GOAL: Count the lines below that contain the string "colon", treating uppercase and lowercase as distinct, and give only the number.

(Saved entries)

╭──

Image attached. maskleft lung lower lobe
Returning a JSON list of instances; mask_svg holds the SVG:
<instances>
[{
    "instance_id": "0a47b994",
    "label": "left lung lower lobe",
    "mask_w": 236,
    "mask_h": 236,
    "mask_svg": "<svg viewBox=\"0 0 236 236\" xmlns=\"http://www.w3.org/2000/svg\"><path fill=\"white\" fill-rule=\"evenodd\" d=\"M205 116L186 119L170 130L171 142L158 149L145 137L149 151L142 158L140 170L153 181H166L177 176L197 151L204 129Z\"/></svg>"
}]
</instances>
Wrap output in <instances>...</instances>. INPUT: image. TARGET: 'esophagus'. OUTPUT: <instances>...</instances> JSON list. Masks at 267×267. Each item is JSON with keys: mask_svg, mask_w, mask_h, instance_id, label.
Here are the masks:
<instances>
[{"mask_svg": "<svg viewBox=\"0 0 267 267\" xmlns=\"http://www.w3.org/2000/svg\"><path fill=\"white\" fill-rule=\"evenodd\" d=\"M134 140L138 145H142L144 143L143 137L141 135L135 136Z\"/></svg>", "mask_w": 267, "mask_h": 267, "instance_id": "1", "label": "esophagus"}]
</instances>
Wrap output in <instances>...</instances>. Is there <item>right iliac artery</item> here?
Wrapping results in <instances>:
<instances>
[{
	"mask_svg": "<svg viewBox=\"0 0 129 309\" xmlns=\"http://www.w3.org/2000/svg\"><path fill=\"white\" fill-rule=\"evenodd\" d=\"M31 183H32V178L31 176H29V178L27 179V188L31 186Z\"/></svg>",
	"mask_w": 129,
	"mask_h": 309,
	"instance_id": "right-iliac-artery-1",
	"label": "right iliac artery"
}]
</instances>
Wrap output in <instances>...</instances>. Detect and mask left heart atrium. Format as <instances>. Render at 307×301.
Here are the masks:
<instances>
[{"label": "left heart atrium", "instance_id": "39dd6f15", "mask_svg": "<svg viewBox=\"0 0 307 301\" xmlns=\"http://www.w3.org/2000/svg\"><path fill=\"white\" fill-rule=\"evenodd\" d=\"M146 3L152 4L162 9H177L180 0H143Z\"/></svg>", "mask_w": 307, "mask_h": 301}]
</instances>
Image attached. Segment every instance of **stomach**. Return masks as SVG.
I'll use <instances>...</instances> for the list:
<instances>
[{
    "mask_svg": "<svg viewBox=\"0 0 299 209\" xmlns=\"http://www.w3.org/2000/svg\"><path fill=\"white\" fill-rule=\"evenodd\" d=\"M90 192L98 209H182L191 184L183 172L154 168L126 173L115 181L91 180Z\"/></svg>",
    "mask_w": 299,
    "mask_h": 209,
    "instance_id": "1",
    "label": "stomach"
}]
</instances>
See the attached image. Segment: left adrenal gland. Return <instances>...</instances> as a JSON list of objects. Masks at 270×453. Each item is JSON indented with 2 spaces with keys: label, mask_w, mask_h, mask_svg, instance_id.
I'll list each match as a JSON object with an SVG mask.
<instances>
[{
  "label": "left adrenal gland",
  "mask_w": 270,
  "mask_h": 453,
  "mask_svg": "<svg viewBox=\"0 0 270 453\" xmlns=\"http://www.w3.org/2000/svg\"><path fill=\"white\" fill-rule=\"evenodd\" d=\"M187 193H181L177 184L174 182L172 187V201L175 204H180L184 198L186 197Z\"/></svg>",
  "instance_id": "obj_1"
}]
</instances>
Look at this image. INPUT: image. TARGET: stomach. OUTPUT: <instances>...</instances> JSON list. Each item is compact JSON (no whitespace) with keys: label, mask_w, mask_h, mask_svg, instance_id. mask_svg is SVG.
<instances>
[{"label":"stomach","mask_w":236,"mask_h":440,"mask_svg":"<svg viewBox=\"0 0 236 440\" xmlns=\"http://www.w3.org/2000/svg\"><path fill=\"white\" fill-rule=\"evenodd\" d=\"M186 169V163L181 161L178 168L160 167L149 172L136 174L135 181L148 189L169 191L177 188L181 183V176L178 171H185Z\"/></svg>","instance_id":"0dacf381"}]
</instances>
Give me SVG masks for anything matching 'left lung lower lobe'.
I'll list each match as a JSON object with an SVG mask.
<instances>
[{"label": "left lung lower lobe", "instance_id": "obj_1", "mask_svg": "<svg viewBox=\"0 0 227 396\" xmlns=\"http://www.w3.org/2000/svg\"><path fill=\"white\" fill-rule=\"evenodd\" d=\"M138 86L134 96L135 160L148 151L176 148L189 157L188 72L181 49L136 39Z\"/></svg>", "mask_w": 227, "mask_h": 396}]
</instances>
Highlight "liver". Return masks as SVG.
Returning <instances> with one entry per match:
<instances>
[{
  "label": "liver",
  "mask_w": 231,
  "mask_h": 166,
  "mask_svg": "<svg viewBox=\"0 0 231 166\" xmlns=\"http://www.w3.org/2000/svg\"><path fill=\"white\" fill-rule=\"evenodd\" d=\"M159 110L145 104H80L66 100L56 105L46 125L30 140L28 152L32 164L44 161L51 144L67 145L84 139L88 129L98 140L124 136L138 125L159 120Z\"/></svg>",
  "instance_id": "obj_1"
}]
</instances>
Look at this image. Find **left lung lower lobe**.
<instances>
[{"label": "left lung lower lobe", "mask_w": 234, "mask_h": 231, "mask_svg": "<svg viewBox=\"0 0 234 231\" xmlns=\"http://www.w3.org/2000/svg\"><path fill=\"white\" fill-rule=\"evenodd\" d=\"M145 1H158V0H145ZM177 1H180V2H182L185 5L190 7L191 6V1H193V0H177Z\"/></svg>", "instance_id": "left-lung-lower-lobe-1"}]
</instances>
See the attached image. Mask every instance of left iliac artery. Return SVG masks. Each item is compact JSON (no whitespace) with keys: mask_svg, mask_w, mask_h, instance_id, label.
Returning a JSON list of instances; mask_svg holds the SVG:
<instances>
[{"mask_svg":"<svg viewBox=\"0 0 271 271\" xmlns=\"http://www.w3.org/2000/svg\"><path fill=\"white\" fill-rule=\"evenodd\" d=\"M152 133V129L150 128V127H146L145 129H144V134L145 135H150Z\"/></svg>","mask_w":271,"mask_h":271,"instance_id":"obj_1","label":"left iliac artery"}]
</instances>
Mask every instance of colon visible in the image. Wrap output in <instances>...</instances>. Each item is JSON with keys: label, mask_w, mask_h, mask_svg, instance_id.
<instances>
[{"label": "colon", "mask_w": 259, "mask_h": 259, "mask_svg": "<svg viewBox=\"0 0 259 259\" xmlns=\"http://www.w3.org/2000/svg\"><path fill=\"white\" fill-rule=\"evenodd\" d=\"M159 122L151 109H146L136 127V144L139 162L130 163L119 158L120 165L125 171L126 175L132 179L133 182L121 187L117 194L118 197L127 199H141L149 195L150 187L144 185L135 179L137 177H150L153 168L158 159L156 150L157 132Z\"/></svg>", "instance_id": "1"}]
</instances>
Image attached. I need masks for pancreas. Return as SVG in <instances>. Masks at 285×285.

╰──

CORRECT OUTPUT: 2